# HTML code



## Dezsx (Jul 12, 2009)

The HTML code is switched off for my journal, is there any way of switching it on? Saves having to attach attachments.

Cheers


----------



## Lorian (Apr 9, 2003)

Sorry, enabling HTML code brings too many problems in terms of spam and security.

L


----------



## Joshua (Aug 21, 2008)

Lorian said:


> Sorry, enabling HTML code brings too many problems in terms of spam and security.
> 
> L


Would there be any way of enabling html in journal section for the journal's owner/started or for gold members only?

Youtube embedding would be really handy for training videos, and html would open up some additional formatting options for journal layouts.

J


----------



## Lorian (Apr 9, 2003)

Joshua said:


> Would there be any way of enabling html in journal section for the journal's owner/started or for gold members only?
> 
> Youtube embedding would be really handy for training videos, and html would open up some additional formatting options for journal layouts.
> 
> J


YouTube embedding will be sorted as soon as we upgrade to vBulletin 4 which is getting closer by the day.. I think I originally said around Mid March so almost there.

As for HTML code, enabling for GOLD members could be done.
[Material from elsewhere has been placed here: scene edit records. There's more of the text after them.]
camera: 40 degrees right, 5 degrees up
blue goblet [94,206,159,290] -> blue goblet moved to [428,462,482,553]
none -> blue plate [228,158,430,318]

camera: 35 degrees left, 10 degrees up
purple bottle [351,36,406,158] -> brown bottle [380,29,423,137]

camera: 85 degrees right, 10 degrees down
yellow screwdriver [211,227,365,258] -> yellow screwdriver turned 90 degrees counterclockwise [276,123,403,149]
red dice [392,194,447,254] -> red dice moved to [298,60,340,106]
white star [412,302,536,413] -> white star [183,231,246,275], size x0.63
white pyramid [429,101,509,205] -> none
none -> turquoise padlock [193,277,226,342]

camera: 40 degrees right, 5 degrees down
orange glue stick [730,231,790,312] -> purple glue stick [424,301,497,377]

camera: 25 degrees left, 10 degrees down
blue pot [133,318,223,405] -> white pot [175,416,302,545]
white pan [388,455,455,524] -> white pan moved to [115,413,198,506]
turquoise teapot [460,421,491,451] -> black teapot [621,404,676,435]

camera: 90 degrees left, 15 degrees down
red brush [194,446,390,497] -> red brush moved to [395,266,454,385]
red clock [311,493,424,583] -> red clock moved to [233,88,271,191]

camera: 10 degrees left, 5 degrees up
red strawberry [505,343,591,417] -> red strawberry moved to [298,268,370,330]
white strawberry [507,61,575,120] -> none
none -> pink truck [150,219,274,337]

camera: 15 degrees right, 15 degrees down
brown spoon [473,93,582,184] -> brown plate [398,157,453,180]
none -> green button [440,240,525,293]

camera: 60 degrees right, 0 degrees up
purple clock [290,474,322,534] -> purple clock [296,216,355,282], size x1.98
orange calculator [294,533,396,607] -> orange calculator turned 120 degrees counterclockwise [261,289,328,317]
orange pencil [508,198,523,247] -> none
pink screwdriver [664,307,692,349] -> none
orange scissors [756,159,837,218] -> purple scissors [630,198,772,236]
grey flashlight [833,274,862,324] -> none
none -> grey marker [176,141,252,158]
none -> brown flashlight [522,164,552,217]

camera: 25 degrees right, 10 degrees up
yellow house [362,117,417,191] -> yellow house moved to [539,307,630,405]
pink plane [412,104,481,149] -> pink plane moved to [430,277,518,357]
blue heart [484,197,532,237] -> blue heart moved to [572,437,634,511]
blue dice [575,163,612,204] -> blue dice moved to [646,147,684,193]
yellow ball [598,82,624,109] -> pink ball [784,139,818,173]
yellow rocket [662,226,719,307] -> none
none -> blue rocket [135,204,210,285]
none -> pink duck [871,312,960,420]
If you post a poll about it in the suggestions forum and the majoruty of GOLD members are in favour then I'll do it.

L


----------



## Zara-Leoni (Mar 12, 2007)

We can embed videos in every other section apart from in journals though.... L you were gonna change this.... can we do it now?


----------



## Joshua (Aug 21, 2008)

The poll is now up in the suggestions section.

Thanks,

J


----------



## Zara-Leoni (Mar 12, 2007)

Joshua said:


> The poll is now up in the suggestions section.
> 
> Thanks,
> 
> J


Voted


----------